Source data
=== Begin Enclosure ===

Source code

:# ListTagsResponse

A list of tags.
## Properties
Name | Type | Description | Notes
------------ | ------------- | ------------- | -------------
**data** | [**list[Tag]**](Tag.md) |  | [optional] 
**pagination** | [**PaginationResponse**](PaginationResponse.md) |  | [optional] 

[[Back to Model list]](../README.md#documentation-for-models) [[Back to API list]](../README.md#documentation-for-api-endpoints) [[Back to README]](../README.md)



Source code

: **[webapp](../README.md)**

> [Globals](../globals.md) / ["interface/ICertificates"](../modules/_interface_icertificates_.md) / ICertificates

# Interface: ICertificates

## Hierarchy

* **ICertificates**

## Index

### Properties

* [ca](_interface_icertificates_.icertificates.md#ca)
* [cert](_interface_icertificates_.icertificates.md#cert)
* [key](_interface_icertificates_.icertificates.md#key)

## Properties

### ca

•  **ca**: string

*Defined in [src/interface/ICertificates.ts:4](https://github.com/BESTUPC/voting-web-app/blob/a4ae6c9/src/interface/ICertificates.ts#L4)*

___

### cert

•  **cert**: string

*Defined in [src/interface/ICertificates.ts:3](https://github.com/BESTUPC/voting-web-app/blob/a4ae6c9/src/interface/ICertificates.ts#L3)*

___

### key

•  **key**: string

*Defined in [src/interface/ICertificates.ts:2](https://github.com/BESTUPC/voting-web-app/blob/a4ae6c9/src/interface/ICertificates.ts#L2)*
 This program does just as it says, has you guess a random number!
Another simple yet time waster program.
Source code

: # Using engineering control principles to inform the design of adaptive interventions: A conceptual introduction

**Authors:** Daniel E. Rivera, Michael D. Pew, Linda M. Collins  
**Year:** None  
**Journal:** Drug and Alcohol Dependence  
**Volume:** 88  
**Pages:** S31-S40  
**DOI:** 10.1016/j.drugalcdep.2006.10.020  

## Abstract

=== End Enclosure ===

Work task — Please copy every one of the items above line for line, keeping each character unchanged.

Solution —
Source code

:# ListTagsResponse

A list of tags.
## Properties
Name | Type | Description | Notes
------------ | ------------- | ------------- | -------------
**data** | [**list[Tag]**](Tag.md) |  | [optional] 
**pagination** | [**PaginationResponse**](PaginationResponse.md) |  | [optional] 

[[Back to Model list]](../README.md#documentation-for-models) [[Back to API list]](../README.md#documentation-for-api-endpoints) [[Back to README]](../README.md)



Source code

: **[webapp](../README.md)**

> [Globals](../globals.md) / ["interface/ICertificates"](../modules/_interface_icertificates_.md) / ICertificates

# Interface: ICertificates

## Hierarchy

* **ICertificates**

## Index

### Properties

* [ca](_interface_icertificates_.icertificates.md#ca)
* [cert](_interface_icertificates_.icertificates.md#cert)
* [key](_interface_icertificates_.icertificates.md#key)

## Properties

### ca

•  **ca**: string

*Defined in [src/interface/ICertificates.ts:4](https://github.com/BESTUPC/voting-web-app/blob/a4ae6c9/src/interface/ICertificates.ts#L4)*

___

### cert

•  **cert**: string

*Defined in [src/interface/ICertificates.ts:3](https://github.com/BESTUPC/voting-web-app/blob/a4ae6c9/src/interface/ICertificates.ts#L3)*

___

### key

•  **key**: string

*Defined in [src/interface/ICertificates.ts:2](https://github.com/BESTUPC/voting-web-app/blob/a4ae6c9/src/interface/ICertificates.ts#L2)*
 This program does just as it says, has you guess a random number!
Another simple yet time waster program.
Source code

: # Using engineering control principles to inform the design of adaptive interventions: A conceptual introduction

**Authors:** Daniel E. Rivera, Michael D. Pew, Linda M. Collins  
**Year:** None  
**Journal:** Drug and Alcohol Dependence  
**Volume:** 88  
**Pages:** S31-S40  
**DOI:** 10.1016/j.drugalcdep.2006.10.020  

## Abstract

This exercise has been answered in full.